Problem 1: Single Rotation (splay)
Country H is a nation that loves writing code, where people learn to implement various data structures from a very young age. A splay tree is a data structure that is popular because it is easy to code, versatile, and efficient; mastering it has become a mandatory skill in Country H. One day, the evil "Ka" arrived with his evil "constants," attempting to destroy Country H. "Ka" brainwashed the people of Country H, claiming that if a splay tree is implemented using single rotations, it will be faster. "Ka" called this "single-rotation splay" a "spaly." Although his claim was nonsensical, some people in Country H believed him, and little H was one of them; "spaly" immediately became his faith. The King of Country H, naturally, would not allow such a trend to spread. The King constructed a set of data consisting of $m$ (up to $10^5$) operations. He knew that such data would surely crush "spaly," but the King had many other things to do, so he entrusted the task of calculating the actual cost of each operation to you. The operations in the data are divided into 5 types:
- Insertion: Insert a new isolated node with key $key$ into the current non-empty spaly. The insertion method is as follows: first, compare $key$ with the root. If $key$ is smaller than the root, move to the left subtree; otherwise, move to the right subtree. Repeat this until, at some point, $key$ is smaller than the current subtree root $x$ and $x$ has no left child, then make $key$ the left child of $x$; or $key$ is larger than the current subtree root $x$ and $x$ has no right child, then make $key$ the right child of $x$. The cost of this operation is: the depth of $key$ after insertion. Specifically, if the tree is empty, simply make the new node a single-node tree. (All node keys are distinct. See the description of "spaly" at the end for the definition of "depth.")

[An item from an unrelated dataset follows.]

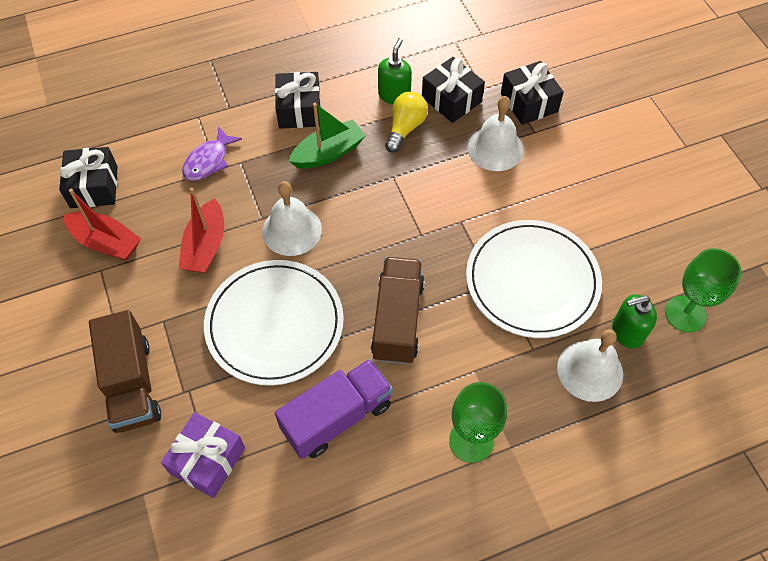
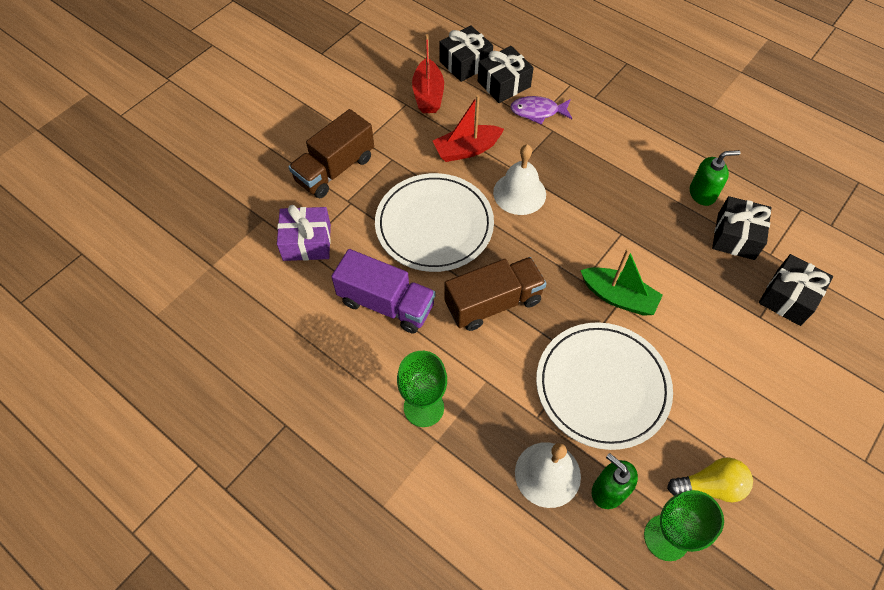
camera: 60 degrees right, 0 degrees up
black gift [275,72,321,129] -> black gift moved to [478,46,534,103]
green boat [289,103,365,169] -> green boat moved to [580,248,663,316]
yellow light bulb [385,91,428,153] -> yellow light bulb moved to [667,457,753,502]
white bell [467,96,524,171] -> none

- Single Rotate Minimum: Splay the element $xmin$ with the minimum key in the spaly to the root. The cost of this operation is: the depth of $xmin$ before the rotation. (See the description of "spaly" at the end for the explanation of the single rotation operation.)
- Single Rotate Maximum: Splay the element $xmax$ with the maximum key in the spaly to the root. The cost of this operation is: the depth of $xmax$ before the rotation.
- Single Rotate Delete Minimum: First perform operation 2, then delete the root. Since after operation 2 the root has no left subtree, simply sever the connection between the root and the right subtree. (See the example explanation for details.) The cost of this operation is the same as operation 2.
- Single Rotate Delete Maximum: First perform operation 3, then delete the root. The cost of this operation is the same as operation 3.
For those who are not from Country H, you may need to understand some knowledge about "spaly" to complete the King's task:
a. A "spaly" is a binary tree that satisfies the following: for any node $x$, if it has a left child $lx$, then the key of $lx$ is less than the key of $x$. If it has a right child $rx$, then the key of $rx$ is greater than the key of $x$.
b. The depth of a node in a "spaly" is defined as: the total number of nodes on the path from the root to that node (including itself).
c. The single rotation operation is defined for a node $x$ in a tree. Initially, let $f$ be the parent of $x$ in the tree. If $x$ is the left child of $f$, perform the zig(x) operation (as shown in the figure above, the tree on the left becomes the tree on the right after zig(x)), otherwise perform the zag(x) operation (in the figure above, the tree on the right becomes the tree on the left after zag(f)). Each time a zig(x) or zag(x) is performed, the depth of $x$ decreases by 1. Repeat this until $x$ becomes the root. In short, splaying $x$ means making $x$ the root by repeatedly performing zig and zag.
Input
The first line contains a single positive integer $m$ ($1 \le m \le 10^5$). The next $m$ lines each describe an operation: first is an operation number $c$ ($1 \le c \le 5$), which is the number of the operation given in the problem description. If $c = 1$, an additional non-negative integer $key$ is provided, representing the key of the newly inserted node.
Output
Output $m$ lines, each containing an integer representing the cost of the corresponding operation.
Examples
Input 1
5 1 2 1 1 1 3 4 5
Output 1
1 2 2 2 2
Constraints
20% of the data satisfies: $1 \le m \le 1000$. An additional 30% of the data satisfies: operations 4 and 5 do not exist. 100% of the data satisfies: $1 \le m \le 10^5$; $1 \le key \le 10^9$. All keys are distinct. Any non-insertion operation is guaranteed to be performed on a non-empty tree. The tree is empty before any operations are performed.